#### PROVIDED RECORDS
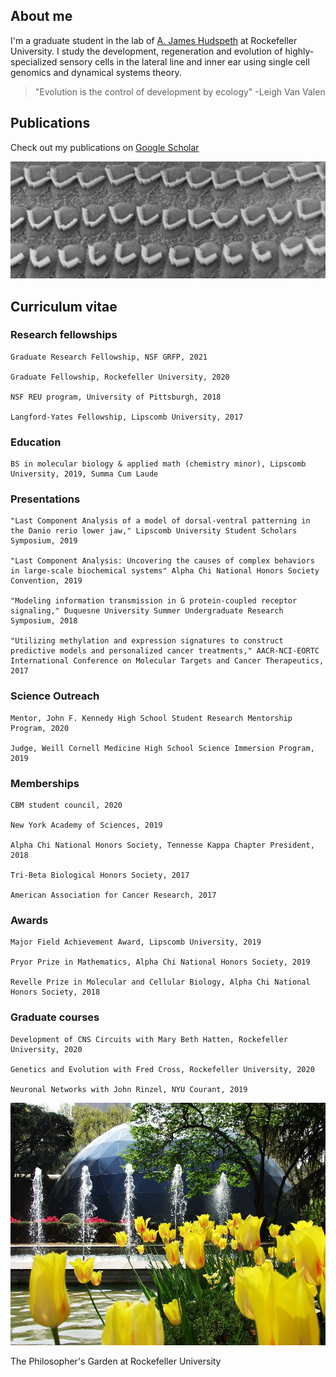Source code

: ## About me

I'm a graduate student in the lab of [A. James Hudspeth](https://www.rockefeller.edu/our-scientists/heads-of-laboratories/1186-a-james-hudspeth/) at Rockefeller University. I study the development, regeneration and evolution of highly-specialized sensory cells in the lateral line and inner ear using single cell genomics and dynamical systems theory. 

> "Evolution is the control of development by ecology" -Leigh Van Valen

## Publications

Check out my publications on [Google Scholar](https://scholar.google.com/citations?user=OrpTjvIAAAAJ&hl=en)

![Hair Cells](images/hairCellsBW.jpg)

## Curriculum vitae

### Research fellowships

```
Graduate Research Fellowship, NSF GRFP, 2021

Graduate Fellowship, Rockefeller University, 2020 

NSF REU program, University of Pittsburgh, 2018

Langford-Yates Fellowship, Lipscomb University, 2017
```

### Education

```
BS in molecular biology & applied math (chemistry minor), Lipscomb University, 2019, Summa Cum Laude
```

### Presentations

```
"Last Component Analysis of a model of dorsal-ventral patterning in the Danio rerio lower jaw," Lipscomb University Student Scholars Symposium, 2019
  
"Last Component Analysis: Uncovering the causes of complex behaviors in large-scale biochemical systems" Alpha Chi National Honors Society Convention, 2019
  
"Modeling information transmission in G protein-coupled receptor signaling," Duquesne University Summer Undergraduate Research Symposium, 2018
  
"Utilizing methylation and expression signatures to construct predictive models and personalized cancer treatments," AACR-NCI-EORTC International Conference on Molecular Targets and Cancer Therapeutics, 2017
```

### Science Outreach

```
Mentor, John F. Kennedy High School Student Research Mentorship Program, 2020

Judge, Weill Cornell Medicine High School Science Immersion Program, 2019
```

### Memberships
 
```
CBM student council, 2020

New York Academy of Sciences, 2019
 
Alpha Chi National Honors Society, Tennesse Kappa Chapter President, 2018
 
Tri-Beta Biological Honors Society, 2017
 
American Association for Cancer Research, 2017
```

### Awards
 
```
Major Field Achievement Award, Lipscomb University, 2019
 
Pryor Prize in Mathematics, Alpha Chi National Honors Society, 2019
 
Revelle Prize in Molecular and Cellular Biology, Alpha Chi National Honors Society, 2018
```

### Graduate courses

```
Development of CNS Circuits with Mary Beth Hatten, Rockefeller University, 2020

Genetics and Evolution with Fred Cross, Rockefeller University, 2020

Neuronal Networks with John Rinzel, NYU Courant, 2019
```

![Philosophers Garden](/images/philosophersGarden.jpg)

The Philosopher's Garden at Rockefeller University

* * *

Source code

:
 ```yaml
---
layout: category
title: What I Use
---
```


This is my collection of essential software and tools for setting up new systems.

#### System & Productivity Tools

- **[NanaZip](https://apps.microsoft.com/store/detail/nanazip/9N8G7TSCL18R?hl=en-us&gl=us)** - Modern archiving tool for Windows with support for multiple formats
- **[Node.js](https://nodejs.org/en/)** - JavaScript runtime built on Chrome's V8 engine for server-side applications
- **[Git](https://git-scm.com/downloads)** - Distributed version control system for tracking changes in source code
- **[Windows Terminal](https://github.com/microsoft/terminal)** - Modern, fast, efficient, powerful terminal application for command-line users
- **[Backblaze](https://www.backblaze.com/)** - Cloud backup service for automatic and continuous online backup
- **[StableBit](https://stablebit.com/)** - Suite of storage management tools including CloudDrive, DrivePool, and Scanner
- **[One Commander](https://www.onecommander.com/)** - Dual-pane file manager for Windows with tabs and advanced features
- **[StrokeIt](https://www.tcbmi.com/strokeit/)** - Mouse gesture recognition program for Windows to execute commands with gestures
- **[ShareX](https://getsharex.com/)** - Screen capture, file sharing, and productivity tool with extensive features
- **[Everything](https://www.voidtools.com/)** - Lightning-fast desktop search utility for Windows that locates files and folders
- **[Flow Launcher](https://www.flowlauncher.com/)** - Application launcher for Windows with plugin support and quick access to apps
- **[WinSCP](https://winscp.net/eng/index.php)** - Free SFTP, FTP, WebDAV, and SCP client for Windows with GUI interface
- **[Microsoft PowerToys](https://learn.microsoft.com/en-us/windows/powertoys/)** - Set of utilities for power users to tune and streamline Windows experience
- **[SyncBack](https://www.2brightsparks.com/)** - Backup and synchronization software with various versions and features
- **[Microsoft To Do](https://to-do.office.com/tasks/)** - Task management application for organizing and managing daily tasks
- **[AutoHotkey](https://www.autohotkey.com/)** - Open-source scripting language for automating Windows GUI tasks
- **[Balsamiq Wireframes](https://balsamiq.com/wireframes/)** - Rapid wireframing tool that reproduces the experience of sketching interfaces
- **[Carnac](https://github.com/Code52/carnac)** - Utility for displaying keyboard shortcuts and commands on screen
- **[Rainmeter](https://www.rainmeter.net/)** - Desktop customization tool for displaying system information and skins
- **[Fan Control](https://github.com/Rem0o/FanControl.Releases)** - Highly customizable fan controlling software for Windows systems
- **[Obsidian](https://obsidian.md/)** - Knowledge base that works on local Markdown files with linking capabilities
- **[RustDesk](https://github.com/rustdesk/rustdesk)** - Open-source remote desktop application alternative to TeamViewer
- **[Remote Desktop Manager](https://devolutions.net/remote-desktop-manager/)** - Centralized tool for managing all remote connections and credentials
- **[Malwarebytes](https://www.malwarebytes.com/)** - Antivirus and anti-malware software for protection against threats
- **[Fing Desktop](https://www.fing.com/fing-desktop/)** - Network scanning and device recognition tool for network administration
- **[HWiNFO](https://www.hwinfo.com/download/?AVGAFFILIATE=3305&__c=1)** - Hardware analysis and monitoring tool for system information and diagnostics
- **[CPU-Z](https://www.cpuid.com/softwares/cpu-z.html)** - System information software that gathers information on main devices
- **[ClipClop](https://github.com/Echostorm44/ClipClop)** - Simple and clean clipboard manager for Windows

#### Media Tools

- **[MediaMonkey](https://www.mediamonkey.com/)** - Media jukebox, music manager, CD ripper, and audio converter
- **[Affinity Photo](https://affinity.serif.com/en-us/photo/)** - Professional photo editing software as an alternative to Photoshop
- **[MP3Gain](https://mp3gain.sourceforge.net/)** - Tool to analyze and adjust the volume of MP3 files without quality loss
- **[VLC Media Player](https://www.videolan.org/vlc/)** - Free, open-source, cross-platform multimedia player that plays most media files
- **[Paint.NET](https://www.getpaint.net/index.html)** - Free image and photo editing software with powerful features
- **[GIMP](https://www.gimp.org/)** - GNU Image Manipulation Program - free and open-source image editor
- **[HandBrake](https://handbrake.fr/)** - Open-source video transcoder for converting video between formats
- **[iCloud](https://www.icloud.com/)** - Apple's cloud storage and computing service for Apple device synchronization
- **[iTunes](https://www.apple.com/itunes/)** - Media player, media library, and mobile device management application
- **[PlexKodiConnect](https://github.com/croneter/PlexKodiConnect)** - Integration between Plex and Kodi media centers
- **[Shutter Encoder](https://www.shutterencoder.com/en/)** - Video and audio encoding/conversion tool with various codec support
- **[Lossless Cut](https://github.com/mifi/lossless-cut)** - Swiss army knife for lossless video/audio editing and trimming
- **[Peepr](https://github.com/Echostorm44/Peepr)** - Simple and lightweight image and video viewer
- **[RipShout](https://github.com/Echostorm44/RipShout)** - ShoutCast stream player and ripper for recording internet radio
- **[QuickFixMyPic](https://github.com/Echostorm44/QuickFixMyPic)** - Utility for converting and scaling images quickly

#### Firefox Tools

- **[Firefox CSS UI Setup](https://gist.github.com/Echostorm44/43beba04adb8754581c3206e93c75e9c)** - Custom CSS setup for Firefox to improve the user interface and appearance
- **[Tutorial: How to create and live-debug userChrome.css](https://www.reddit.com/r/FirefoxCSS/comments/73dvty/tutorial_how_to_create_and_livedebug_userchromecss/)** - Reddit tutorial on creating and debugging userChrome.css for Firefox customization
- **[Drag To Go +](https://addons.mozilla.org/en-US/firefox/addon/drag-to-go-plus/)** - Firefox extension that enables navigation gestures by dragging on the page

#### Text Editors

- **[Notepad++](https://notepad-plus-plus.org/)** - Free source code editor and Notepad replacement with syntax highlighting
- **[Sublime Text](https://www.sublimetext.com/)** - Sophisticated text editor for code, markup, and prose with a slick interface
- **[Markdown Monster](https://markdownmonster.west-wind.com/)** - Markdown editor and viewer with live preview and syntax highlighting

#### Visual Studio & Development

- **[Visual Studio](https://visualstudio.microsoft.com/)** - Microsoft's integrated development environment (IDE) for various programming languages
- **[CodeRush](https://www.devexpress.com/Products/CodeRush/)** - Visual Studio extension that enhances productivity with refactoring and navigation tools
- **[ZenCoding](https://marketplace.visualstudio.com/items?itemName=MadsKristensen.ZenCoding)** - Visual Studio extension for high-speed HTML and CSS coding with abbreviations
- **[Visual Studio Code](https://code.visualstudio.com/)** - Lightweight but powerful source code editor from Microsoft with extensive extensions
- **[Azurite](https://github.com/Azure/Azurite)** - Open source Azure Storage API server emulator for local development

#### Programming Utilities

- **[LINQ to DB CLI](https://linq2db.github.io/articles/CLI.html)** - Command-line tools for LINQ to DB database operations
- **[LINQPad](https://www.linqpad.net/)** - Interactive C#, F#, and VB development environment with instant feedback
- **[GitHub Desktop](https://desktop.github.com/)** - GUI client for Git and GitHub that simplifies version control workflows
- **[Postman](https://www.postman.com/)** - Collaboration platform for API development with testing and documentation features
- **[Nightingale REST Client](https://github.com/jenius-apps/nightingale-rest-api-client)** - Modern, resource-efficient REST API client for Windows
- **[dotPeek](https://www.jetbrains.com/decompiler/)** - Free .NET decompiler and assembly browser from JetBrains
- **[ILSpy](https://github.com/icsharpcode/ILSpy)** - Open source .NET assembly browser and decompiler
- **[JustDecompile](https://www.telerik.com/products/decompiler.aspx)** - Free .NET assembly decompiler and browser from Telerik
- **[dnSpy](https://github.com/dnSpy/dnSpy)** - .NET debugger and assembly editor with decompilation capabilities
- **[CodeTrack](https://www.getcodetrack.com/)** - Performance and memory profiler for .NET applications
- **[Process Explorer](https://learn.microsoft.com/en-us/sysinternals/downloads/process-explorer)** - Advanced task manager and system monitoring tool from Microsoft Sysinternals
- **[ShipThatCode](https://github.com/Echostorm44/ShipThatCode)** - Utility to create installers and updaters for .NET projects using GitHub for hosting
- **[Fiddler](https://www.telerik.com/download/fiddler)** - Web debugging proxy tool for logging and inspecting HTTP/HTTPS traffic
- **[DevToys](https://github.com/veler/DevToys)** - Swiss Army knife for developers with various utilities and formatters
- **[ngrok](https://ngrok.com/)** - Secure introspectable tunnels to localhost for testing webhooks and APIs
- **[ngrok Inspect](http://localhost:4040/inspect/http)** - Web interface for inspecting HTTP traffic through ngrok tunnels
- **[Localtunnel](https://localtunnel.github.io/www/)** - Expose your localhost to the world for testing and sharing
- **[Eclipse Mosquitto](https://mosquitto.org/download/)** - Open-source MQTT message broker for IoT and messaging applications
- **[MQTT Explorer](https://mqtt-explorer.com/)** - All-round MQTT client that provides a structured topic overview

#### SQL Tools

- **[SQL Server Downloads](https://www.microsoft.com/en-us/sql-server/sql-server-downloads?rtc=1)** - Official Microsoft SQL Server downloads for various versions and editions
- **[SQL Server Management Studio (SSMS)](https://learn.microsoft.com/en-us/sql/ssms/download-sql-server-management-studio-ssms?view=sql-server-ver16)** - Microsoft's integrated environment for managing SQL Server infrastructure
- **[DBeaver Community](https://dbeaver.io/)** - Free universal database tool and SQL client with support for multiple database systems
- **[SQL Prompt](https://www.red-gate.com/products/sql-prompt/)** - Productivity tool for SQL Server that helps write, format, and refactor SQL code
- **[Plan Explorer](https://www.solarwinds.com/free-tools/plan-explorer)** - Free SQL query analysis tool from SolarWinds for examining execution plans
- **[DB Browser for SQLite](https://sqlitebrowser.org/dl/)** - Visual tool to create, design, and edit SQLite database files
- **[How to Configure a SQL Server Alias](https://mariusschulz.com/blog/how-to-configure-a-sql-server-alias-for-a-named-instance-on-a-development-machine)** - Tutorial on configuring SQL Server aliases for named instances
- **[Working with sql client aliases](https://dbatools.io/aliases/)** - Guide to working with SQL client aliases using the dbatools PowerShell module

* * *

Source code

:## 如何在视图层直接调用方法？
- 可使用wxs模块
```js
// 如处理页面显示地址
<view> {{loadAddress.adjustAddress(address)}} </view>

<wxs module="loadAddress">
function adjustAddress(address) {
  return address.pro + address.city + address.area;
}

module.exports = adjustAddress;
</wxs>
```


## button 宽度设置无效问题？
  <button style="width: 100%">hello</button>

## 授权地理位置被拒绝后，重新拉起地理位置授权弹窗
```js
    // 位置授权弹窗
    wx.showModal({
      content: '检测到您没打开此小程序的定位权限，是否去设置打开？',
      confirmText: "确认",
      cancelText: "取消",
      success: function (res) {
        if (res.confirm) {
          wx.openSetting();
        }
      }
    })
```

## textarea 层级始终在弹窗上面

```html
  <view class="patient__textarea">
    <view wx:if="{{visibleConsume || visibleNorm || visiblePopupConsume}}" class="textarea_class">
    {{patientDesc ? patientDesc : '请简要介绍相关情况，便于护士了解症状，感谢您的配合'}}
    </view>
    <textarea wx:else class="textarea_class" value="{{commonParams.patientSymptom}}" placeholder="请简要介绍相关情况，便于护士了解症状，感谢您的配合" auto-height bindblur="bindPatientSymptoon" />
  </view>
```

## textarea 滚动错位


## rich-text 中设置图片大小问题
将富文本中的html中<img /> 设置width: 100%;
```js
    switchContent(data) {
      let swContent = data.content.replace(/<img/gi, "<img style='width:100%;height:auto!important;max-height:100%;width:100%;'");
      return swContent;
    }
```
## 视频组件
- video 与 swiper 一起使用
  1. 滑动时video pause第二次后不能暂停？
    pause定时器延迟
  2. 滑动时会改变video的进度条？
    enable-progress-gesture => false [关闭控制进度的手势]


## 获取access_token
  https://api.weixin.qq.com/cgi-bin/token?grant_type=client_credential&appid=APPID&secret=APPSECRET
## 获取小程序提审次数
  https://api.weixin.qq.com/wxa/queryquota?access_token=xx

#### EXERCISE
The number of lines containing "Swiss" is all that is wanted; tally them in the data.

#### ANSWER AREA
2